§ **Dataset entries**:

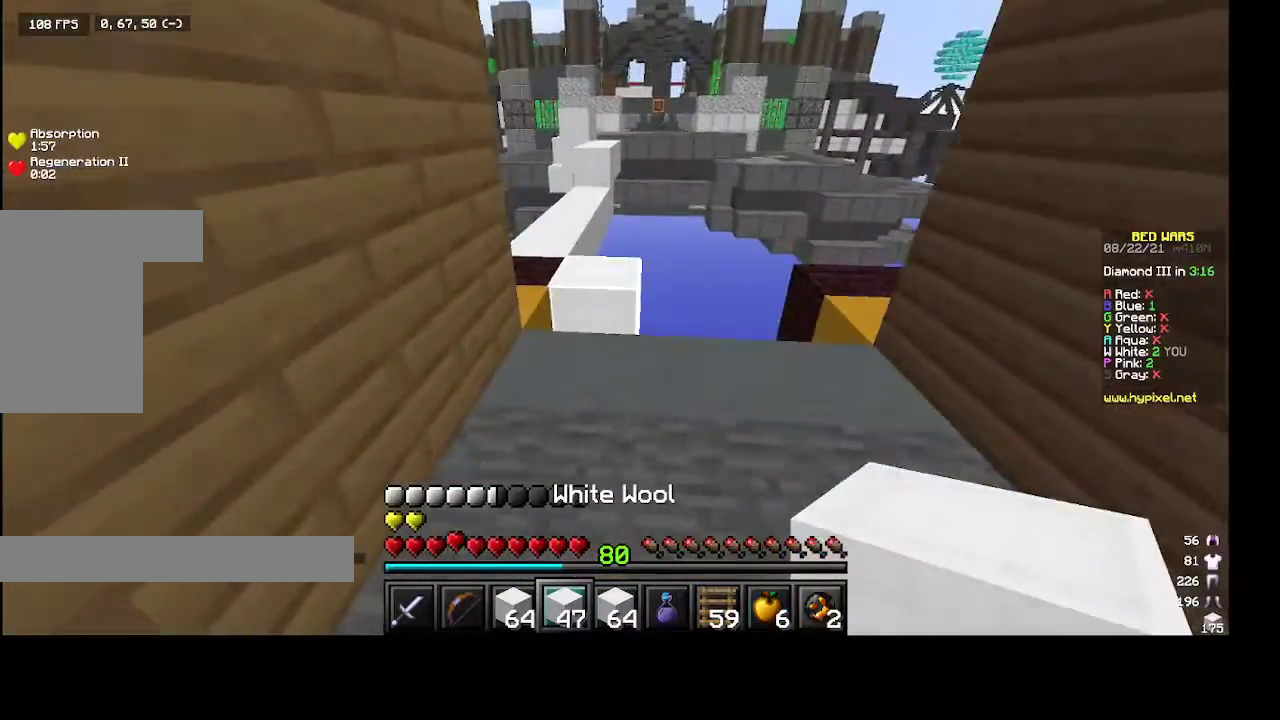
{"keys": ["w"], "mouse": [], "events": [[133, "mouse_right", "down"], [233, "mouse_right", "up"]]}
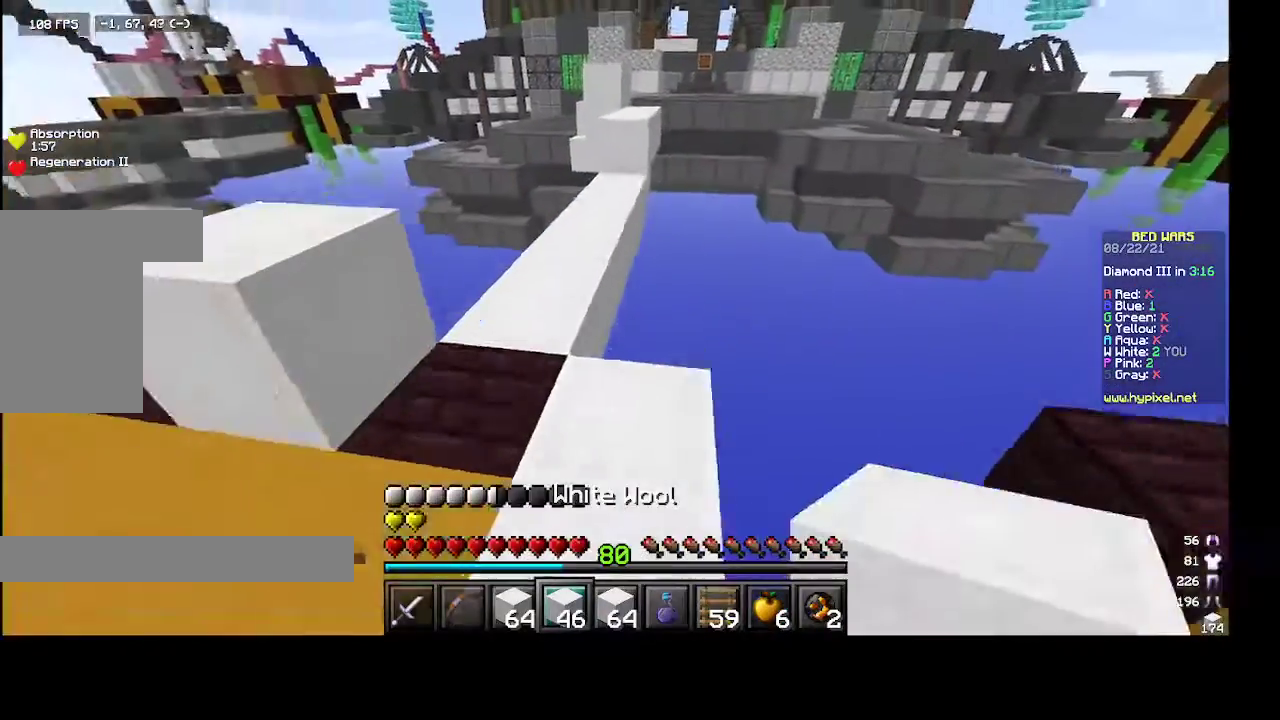
{"keys": ["a", "w"], "mouse": [], "events": [[33, "mouse_left", "down"], [333, "a", "down"], [333, "mouse_left", "up"]]}
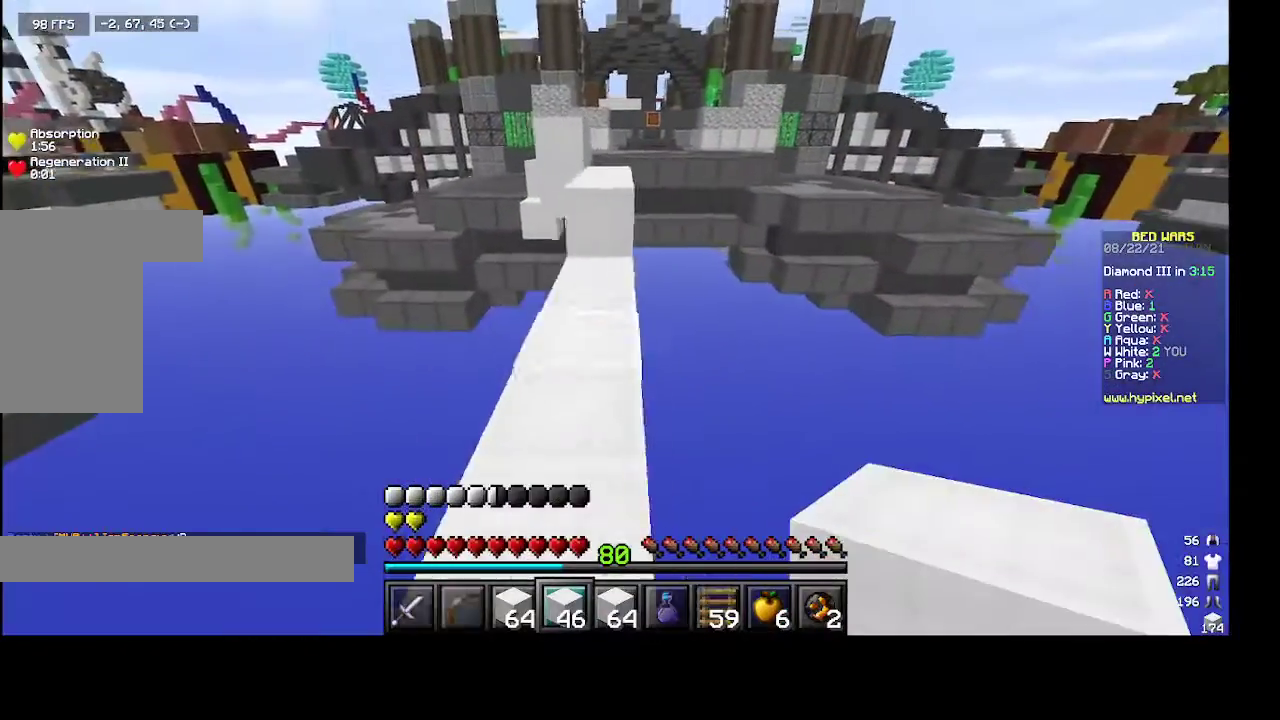
{"keys": ["w"], "mouse": [], "events": [[100, "a", "up"], [400, "mouse_right", "down"], [467, "mouse_right", "up"]]}
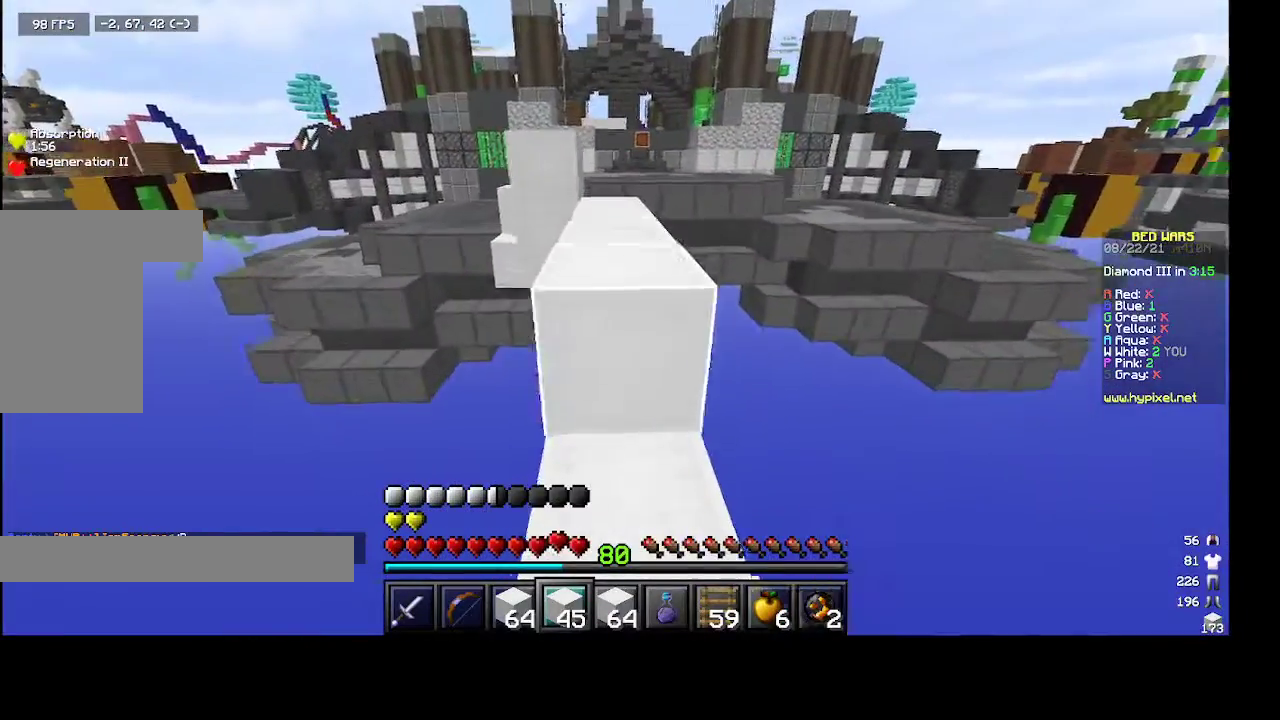
{"keys": ["d", "w"], "mouse": [], "events": [[33, "space", "down"], [233, "space", "up"], [400, "d", "down"]]}
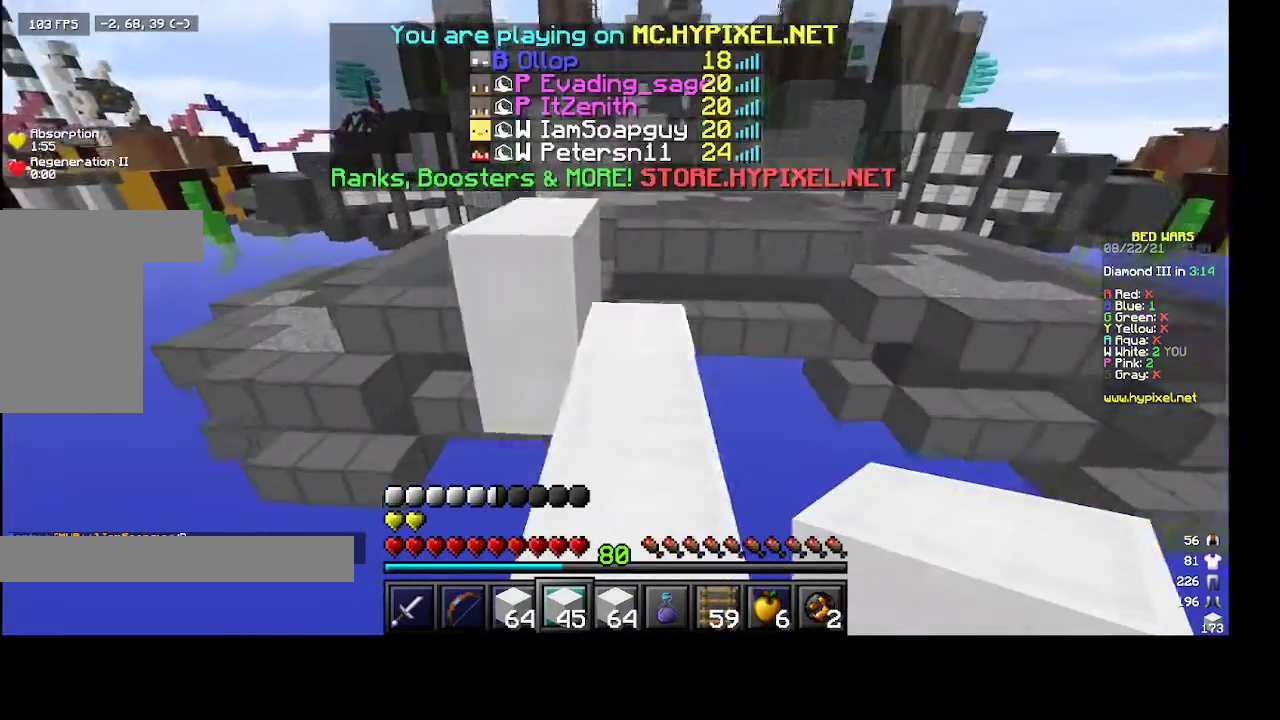
{"keys": ["a", "w"], "mouse": [], "events": [[67, "d", "up"], [233, "space", "down"], [333, "a", "down"], [400, "space", "up"]]}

§ **Requirement**:
For the string "space", work out how many lines of the entries contain it and reply with that number alone.

§ **Written answer**:
2